REPUBLIKA.CO.ID, DEN HAAG – Organisasi Pelarangan Senjata Kimia (OPCW) telah membentuk Tim Investigasi dan Identifikasi untuk menyelidiki sembilan serangan di Suriah yang diduga menggunakan senjata kimia. Kota Douma adalah salah satu lokasi yang akan didatangi tim tersebut.
Sebuah dokumen yang disebarkan OPCW ke negara-negara anggotanya mengatakan tim yang dibentuk pada Juni lalu telah mengidentifikasi daftar sementara yang tak lengkap tentang insiden serangan senjata kimia di Suriah antara 2014 dan 2018. Selain di Douma, tim tersebut akan menyelidiki serangan di Al-Tamanah, Kafr-Zita, dan Hama utara. Semua serangan di daerah itu terjadi pada pada 2014.

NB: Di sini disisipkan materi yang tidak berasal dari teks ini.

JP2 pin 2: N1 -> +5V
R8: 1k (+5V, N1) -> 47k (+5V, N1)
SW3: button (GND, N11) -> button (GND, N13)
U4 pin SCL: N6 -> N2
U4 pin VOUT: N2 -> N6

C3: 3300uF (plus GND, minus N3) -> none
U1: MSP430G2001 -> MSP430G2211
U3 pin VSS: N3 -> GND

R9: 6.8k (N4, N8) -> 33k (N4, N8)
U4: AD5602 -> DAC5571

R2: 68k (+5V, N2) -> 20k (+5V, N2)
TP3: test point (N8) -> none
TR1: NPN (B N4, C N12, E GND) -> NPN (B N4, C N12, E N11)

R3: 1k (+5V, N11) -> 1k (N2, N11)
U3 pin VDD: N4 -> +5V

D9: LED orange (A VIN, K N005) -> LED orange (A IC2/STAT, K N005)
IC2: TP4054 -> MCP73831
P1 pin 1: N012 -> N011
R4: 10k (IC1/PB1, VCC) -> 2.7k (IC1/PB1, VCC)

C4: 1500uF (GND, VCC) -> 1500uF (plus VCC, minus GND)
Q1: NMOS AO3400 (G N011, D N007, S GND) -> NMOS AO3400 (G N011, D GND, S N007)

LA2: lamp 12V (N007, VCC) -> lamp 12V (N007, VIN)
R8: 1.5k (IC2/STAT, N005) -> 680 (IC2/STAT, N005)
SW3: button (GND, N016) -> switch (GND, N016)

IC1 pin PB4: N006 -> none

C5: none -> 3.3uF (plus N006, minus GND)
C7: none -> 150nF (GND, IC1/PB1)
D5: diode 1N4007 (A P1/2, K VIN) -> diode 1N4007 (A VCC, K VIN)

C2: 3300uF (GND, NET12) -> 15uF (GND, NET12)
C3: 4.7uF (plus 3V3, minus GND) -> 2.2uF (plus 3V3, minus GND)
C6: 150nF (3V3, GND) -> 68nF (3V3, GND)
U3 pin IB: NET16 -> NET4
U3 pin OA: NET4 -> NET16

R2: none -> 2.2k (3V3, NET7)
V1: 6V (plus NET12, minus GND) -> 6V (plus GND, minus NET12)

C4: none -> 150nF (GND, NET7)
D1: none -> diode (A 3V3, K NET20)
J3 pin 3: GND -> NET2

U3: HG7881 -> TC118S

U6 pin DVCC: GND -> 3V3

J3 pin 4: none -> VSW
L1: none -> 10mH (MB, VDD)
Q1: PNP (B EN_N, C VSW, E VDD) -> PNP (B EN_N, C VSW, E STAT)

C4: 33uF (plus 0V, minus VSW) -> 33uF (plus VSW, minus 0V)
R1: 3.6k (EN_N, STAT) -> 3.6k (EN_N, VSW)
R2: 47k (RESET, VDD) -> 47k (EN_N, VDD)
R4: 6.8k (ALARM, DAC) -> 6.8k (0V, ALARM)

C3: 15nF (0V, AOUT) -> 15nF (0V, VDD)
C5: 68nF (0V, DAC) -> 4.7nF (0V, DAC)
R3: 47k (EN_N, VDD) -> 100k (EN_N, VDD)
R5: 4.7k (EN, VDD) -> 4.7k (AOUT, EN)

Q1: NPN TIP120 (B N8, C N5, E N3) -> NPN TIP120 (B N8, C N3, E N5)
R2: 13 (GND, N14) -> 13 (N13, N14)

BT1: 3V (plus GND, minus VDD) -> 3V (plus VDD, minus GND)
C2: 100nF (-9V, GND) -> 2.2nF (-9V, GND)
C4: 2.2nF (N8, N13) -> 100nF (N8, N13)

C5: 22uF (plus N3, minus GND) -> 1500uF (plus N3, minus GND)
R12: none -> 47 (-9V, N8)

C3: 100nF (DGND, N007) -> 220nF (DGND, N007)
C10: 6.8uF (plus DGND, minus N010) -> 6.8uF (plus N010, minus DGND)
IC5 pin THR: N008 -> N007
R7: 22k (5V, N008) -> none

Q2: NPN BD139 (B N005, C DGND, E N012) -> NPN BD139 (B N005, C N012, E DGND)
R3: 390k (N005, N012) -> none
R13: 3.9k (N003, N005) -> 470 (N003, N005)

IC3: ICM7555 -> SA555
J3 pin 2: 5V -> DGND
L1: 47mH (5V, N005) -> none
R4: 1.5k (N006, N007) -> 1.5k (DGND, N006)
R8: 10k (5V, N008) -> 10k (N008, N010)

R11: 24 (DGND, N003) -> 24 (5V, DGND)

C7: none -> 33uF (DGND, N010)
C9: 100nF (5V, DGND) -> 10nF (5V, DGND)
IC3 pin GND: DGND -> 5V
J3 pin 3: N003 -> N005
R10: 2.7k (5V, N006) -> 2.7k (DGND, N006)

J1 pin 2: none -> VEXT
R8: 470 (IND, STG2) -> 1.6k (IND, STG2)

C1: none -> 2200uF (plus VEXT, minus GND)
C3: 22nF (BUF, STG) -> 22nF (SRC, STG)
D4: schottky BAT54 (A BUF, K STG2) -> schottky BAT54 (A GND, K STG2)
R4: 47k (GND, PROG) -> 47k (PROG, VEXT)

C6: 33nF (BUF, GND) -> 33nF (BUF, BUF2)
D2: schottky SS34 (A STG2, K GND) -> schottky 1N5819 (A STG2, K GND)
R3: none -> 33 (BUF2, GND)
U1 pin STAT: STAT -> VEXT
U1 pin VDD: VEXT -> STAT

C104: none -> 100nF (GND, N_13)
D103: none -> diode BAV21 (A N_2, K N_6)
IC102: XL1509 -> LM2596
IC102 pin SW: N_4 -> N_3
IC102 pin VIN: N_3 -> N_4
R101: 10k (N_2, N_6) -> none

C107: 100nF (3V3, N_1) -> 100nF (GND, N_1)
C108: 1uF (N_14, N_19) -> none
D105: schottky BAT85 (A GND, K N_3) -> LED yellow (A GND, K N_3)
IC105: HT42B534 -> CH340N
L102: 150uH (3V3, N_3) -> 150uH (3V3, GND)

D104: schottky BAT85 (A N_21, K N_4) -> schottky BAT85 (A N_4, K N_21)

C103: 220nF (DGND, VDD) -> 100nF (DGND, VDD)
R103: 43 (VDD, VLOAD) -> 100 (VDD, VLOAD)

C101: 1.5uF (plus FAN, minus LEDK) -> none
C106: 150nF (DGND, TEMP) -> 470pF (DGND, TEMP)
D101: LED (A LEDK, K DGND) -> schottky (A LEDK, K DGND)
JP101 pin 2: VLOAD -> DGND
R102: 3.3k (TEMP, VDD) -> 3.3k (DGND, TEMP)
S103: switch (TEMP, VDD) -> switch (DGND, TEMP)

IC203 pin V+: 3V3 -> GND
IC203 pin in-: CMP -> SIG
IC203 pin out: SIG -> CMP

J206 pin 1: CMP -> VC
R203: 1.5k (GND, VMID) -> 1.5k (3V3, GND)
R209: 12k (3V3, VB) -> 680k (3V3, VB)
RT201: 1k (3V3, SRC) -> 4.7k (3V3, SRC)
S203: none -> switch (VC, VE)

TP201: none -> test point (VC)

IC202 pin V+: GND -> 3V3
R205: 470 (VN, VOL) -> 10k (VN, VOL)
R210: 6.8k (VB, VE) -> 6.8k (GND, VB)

Tim pun akan bergerak ke Marea dan Aleppo utara untuk mengkaji dugaan serangan senjata kimia yang terjadi pada 2015. Kemudian pada 2017, terdapat tiga serangan di Ltamenah dan Hama yang diduga menggunakan senjata kimia. Tahun lalu, dugaan serangan senjata kimia juga dilaporkan terjadi di Saraqib dan Idlib.
Setelah lebih dari lima tahun, Suriah akhirnya mengakui bahwa mereka melakukan penelitian dan pengembangan agen saraf. “Ini menambah bukti yang berkembang dari deklarasi palsu yang sengaja dibuat Suriah, kemungkinan penghancuran bukti, dan kemungkinan yang mengkhawatirkan bahwa Suriah terus memiliki agen kimia terlarang,” kata Duta Besar Kanada untuk OPCW Sabine Nolke saat bertemu para delegasi organisasi tersebut di Den Haag pekan ini.
Dia berpendapat sulit mengesampingkan kemungkinan bahwa Pemerintah Suriah terlibat atau aktor penggunaan senjata kimia di sana. “Terus memiliki bahan kimia ini oleh Suriah memberikan kepercayaan tambahan untuk tuduhan yang ada penggunaannya oleh rezim,” ucapnya.
Tahun lalu, OPCW telah merilis laporan sementara tentang penyelidikan penggunaan senjata kimia di Douma yang terjadi pada April 2018. Mereka menyebut gas klorin telah digunakan dalam serangan itu dan menewaskan 78 warga sipil.
"Seiring dengan residu eksplosif, berbagai bahan kimia organik yang berklorin ditemukan dalam sampel dari dua tempat, yang mana terdapat rantai penuh penjagaan," kata tim pencarian fakta OPCW dalam sebuah pernyataan pada Juli tahun lalu.
Selain kunjungan ke lokasi kejadian untuk mengumpulkan sampel lingkungan, tim OPCW juga melakukan wawancara dengan saksi serta pengumpulan data. "Tim pencarian fakta akan melanjutkan pekerjaannya guna menarik kesimpulan akhir," katanya.
Laporan sementara itu kemudian dibagikan ke negara-negara penandatangan Konvensi Senjata Kimia dan Dewan Keamanan PBB. Tujuannya agar mereka dapat membaca dan menganalisis sendiri hasil laporannya. Namun sesuai mandatnya, OPCW tak dapat secara langsung menunjuk atau menyebutkan siapa yang bertanggung jawab atas serangan tersebut.
Kendati demikian Amerika Serikat (AS), Inggris, dan Prancis menuding rezim Presiden Suriah Bashar al-Assad sebagai aktor atau dalang aksi penyerangan tersebut. Ketiga negara bahkan sempat melancarkan serangan udara ke Suriah, tepatnya ke Damaskus. Serangan secara khusus menargetkan fasilitas-fasilitas militer yang diyakini menjadi tempat pengembangan senjata kimia rezim Suriah.
Pemerintah Suriah mengecam serangan tersebut. Suriah menyatakan serangan yang dilancarkan AS, Inggris, dan Prancis dengan dalih merespons penggunaan senjata kimia di Douma merupakan kebohongan. Serangan itu, menurut Pemerintah Suriah, merupakan aksi balasan karena proksi teroris yang dikendalikan ketiga negara di Ghouta Timur berhasil ditumpas dan dikalahkan.